- Task requirements
Recast every line of the records below as a Markdown table with two columns, No. and Entry, numbering the rows and leaving out blank lines.

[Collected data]
★ ★ ★
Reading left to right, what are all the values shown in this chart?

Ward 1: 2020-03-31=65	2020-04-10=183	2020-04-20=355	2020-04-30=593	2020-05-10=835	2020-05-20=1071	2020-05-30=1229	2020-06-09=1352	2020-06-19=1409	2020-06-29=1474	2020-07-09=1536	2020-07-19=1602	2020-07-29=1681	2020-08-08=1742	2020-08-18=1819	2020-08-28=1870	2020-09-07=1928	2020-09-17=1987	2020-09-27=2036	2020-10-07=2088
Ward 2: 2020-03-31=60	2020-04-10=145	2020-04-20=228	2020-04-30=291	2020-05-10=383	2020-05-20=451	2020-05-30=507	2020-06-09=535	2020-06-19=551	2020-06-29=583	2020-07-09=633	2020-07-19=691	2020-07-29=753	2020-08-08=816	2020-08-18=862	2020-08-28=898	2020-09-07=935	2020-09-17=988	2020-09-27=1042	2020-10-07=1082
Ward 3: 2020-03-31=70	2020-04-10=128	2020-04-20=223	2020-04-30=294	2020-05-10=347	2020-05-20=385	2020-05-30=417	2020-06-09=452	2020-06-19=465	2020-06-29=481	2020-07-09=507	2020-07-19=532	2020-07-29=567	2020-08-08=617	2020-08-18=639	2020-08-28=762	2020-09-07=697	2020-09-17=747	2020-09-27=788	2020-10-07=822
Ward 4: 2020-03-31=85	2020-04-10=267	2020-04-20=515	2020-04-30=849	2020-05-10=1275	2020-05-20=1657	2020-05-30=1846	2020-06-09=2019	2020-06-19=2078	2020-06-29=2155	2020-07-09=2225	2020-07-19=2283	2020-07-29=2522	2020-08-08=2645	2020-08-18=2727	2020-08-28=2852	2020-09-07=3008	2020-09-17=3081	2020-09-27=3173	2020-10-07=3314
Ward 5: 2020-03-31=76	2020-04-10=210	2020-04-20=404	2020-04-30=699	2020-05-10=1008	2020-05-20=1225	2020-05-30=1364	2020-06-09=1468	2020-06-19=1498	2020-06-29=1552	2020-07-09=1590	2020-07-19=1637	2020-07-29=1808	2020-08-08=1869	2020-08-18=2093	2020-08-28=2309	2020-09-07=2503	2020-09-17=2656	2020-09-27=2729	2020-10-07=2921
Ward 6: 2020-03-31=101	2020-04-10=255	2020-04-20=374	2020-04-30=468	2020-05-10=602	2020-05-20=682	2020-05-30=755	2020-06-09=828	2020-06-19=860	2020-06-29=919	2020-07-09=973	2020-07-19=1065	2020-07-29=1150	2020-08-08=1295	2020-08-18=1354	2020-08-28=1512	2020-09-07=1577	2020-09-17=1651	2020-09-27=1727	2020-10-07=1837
★ ★ ★
- Completed exercise
| No. | Entry |
|---|---|
| 1 | Reading left to right, what are all the values shown in this chart? |
| 2 | Ward 1: 2020-03-31=65	2020-04-10=183	2020-04-20=355	2020-04-30=593	2020-05-10=835	2020-05-20=1071	2020-05-30=1229	2020-06-09=1352	2020-06-19=1409	2020-06-29=1474	2020-07-09=1536	2020-07-19=1602	2020-07-29=1681	2020-08-08=1742	2020-08-18=1819	2020-08-28=1870	2020-09-07=1928	2020-09-17=1987	2020-09-27=2036	2020-10-07=2088 |
| 3 | Ward 2: 2020-03-31=60	2020-04-10=145	2020-04-20=228	2020-04-30=291	2020-05-10=383	2020-05-20=451	2020-05-30=507	2020-06-09=535	2020-06-19=551	2020-06-29=583	2020-07-09=633	2020-07-19=691	2020-07-29=753	2020-08-08=816	2020-08-18=862	2020-08-28=898	2020-09-07=935	2020-09-17=988	2020-09-27=1042	2020-10-07=1082 |
| 4 | Ward 3: 2020-03-31=70	2020-04-10=128	2020-04-20=223	2020-04-30=294	2020-05-10=347	2020-05-20=385	2020-05-30=417	2020-06-09=452	2020-06-19=465	2020-06-29=481	2020-07-09=507	2020-07-19=532	2020-07-29=567	2020-08-08=617	2020-08-18=639	2020-08-28=762	2020-09-07=697	2020-09-17=747	2020-09-27=788	2020-10-07=822 |
| 5 | Ward 4: 2020-03-31=85	2020-04-10=267	2020-04-20=515	2020-04-30=849	2020-05-10=1275	2020-05-20=1657	2020-05-30=1846	2020-06-09=2019	2020-06-19=2078	2020-06-29=2155	2020-07-09=2225	2020-07-19=2283	2020-07-29=2522	2020-08-08=2645	2020-08-18=2727	2020-08-28=2852	2020-09-07=3008	2020-09-17=3081	2020-09-27=3173	2020-10-07=3314 |
| 6 | Ward 5: 2020-03-31=76	2020-04-10=210	2020-04-20=404	2020-04-30=699	2020-05-10=1008	2020-05-20=1225	2020-05-30=1364	2020-06-09=1468	2020-06-19=1498	2020-06-29=1552	2020-07-09=1590	2020-07-19=1637	2020-07-29=1808	2020-08-08=1869	2020-08-18=2093	2020-08-28=2309	2020-09-07=2503	2020-09-17=2656	2020-09-27=2729	2020-10-07=2921 |
| 7 | Ward 6: 2020-03-31=101	2020-04-10=255	2020-04-20=374	2020-04-30=468	2020-05-10=602	2020-05-20=682	2020-05-30=755	2020-06-09=828	2020-06-19=860	2020-06-29=919	2020-07-09=973	2020-07-19=1065	2020-07-29=1150	2020-08-08=1295	2020-08-18=1354	2020-08-28=1512	2020-09-07=1577	2020-09-17=1651	2020-09-27=1727	2020-10-07=1837 |